Sam smiled, looking up from his raking at the softly singing Primrose. She'd fashioned a swing out of a loop of rope and a plank leftover from the new dock, and was currently letting herself twist idly this way and that in the wind on it. She was getting so big, all the small ones were, even little Tom who would be eight on his next birthday.
It had seemed that there would never be an end to the new babies at Bag End for a good twenty years there, and with a few unfortunate exceptions each of those years had brought a boisterous new voice to the cacophony. Fourteen lads and lasses, each as bonny and fair as they should be. But then, the summer after wee Tom had come squawling into the world, a particularly unfortunate exception had knotted Rosie's insides and kept her bleeding for weeks.
They'd only just got back from visting the King and all sorts of far-off fairy places (Ruby's term for things Elanor had described over and over to her), and it seemed a terrible irony would rob Sam's children of their mother when they'd just gotten her back. "I've killed her, I've killed her," Frodo would mutter darkly, wandering about Bag End in a distraction and doing no work on his writing from day in to day out. Sam wanted to be a comfort to him, but there wasn't any comfort it his heart; only worry and dread and aching.
But Rosie had strength in her as sure as Frodo did, and came through her own black journey as close to right as he had from his. Sam and Frodo and all the children had wept and cheered and wept again, in joy and relief, and Rosie and Frodo had teased that it would be Sam's turn for a stay in bed next.

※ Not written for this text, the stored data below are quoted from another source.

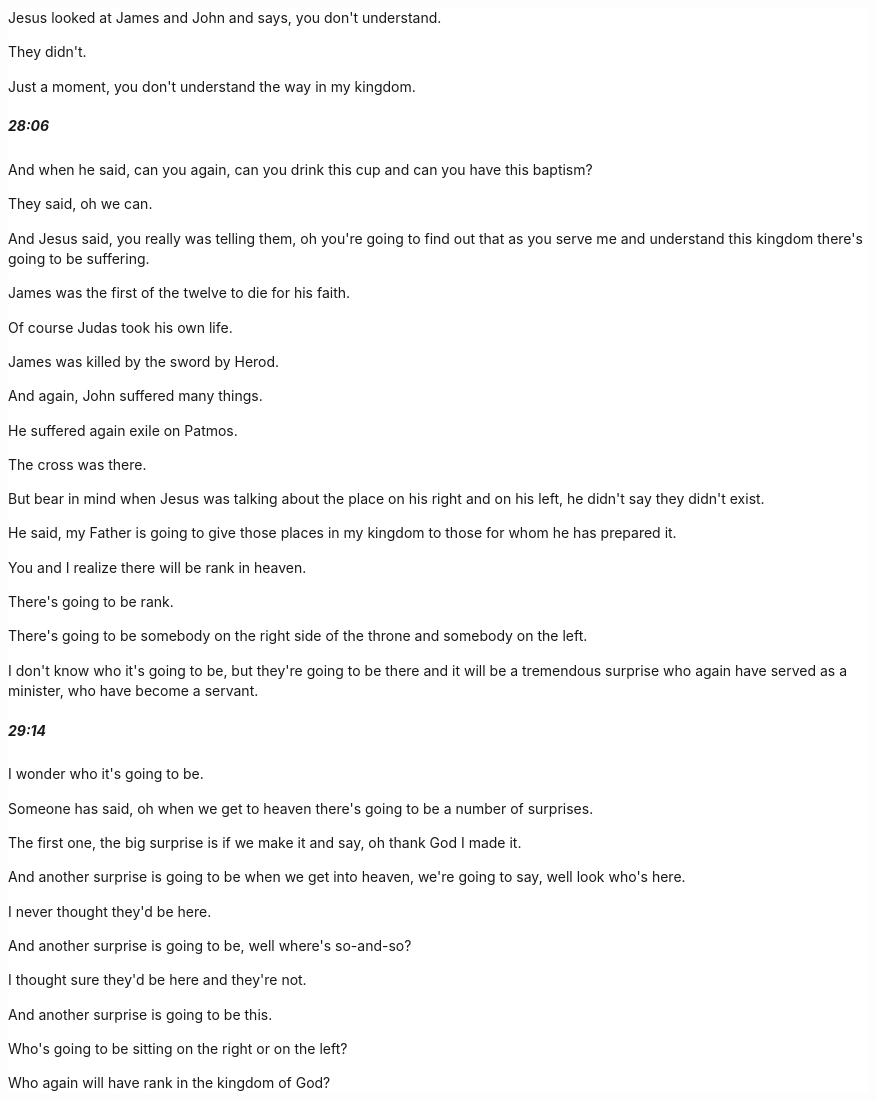 Jesus looked at James and John and says, you don't understand.

They didn't.

Just a moment, you don't understand the way in my kingdom.

##### 28:06

And when he said, can you again, can you drink this cup and can you have this baptism?

They said, oh we can.

And Jesus said, you really was telling them, oh you're going to find out that as you serve me and understand this kingdom there's going to be suffering.

James was the first of the twelve to die for his faith.

Of course Judas took his own life.

James was killed by the sword by Herod.

And again, John suffered many things.

He suffered again exile on Patmos.

The cross was there.

But bear in mind when Jesus was talking about the place on his right and on his left, he didn't say they didn't exist.

He said, my Father is going to give those places in my kingdom to those for whom he has prepared it.

You and I realize there will be rank in heaven.

There's going to be rank.

There's going to be somebody on the right side of the throne and somebody on the left.

I don't know who it's going to be, but they're going to be there and it will be a tremendous surprise who again have served as a minister, who have become a servant.

##### 29:14

I wonder who it's going to be.

Someone has said, oh when we get to heaven there's going to be a number of surprises.

The first one, the big surprise is if we make it and say, oh thank God I made it.

And another surprise is going to be when we get into heaven, we're going to say, well look who's here.

I never thought they'd be here.

And another surprise is going to be, well where's so-and-so?

I thought sure they'd be here and they're not.

And another surprise is going to be this.

Who's going to be sitting on the right or on the left?

Who again will have rank in the kingdom of God?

It was Frodo, though, who ended up sick and pale and fevered, just this last year passed. It was the hardest year Sam had ever lived through, and that was including all the other years that some might expect him to exclude from the statement. But the year was nearly done, and Frodo was on the mend.
There had been one night, with the children down at Marigold's just in case things ended badly, when Sam and Rosie had feared that their Frodo would be lost to them forever.
"I should have made him go. Back when El was a baby, and he was planning for it. I shouldn't have told him to stay," Rosie muttered to herself, wiping Frodo's face with a clean wet cloth.
"We both should have. He wasn't meant to stay." Sam looked out the bedroom window at the lights of the village down the hill. They hadn't lit any lamps that night, the light seemed to hurt Frodo. He hadn't been properly awake for days.
Then a rattling breath, and Sam's belly clenched as he waited, hoped, needed to hear the exhalation. It came, and Rosie let out a sigh of her own. Any gasp might be the last to come from Frodo's lungs. The night wore on, and it seemed as if dawn was waiting silently for the end, the whole night around them still and tense.
Coughing, huge sobbing breaths of air and more coughing as Frodo brought up phlegm and muck and blood-laced spit into a basin, coughing and coughing and coughing. Sam thumped his back as hard as he could bear to, afraid that fragile ribs would crack under the slightest touch.
"Water," a voice that was barely Frodo's croaked, one feeble hand holding the cup carefully and sipping with chapped lips.
"You came back," Rosie whispered, smiling through her tears.
"I wouldn't have left, even if you'd told me to," answered Frodo, and Sam and Rosie hugged him breathless just so they could hear him draw the air back in with ease.